**ACTIVITY**. Return the listing that follows exactly, with no pictures included.

**DATASET EXTRACT**.
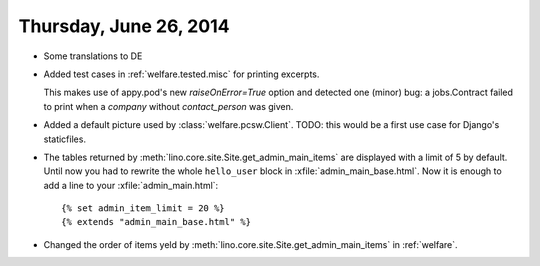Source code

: =======================
Thursday, June 26, 2014
=======================

- Some translations to DE

- Added test cases in :ref:`welfare.tested.misc` for printing excerpts.

  This makes use of appy.pod's new `raiseOnError=True` option and
  detected one (minor) bug: a jobs.Contract failed to print when a
  `company` without `contact_person` was given.
  

- Added a default picture used by :class:`welfare.pcsw.Client`.  TODO:
  this would be a first use case for Django's staticfiles.

- The tables returned by :meth:`lino.core.site.Site.get_admin_main_items` are
  displayed with a limit of 5 by default. Until now you had to rewrite
  the whole ``hello_user`` block in :xfile:`admin_main_base.html`.
  Now it is enough to add a line to your :xfile:`admin_main.html`::

        {% set admin_item_limit = 20 %}
        {% extends "admin_main_base.html" %}

- Changed the order of items yeld by
  :meth:`lino.core.site.Site.get_admin_main_items` in :ref:`welfare`.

**THE COMPLETED TASK**.
Source code

: =======================
Thursday, June 26, 2014
=======================

- Some translations to DE

- Added test cases in :ref:`welfare.tested.misc` for printing excerpts.

  This makes use of appy.pod's new `raiseOnError=True` option and
  detected one (minor) bug: a jobs.Contract failed to print when a
  `company` without `contact_person` was given.
  

- Added a default picture used by :class:`welfare.pcsw.Client`.  TODO:
  this would be a first use case for Django's staticfiles.

- The tables returned by :meth:`lino.core.site.Site.get_admin_main_items` are
  displayed with a limit of 5 by default. Until now you had to rewrite
  the whole ``hello_user`` block in :xfile:`admin_main_base.html`.
  Now it is enough to add a line to your :xfile:`admin_main.html`::

        {% set admin_item_limit = 20 %}
        {% extends "admin_main_base.html" %}

- Changed the order of items yeld by
  :meth:`lino.core.site.Site.get_admin_main_items` in :ref:`welfare`.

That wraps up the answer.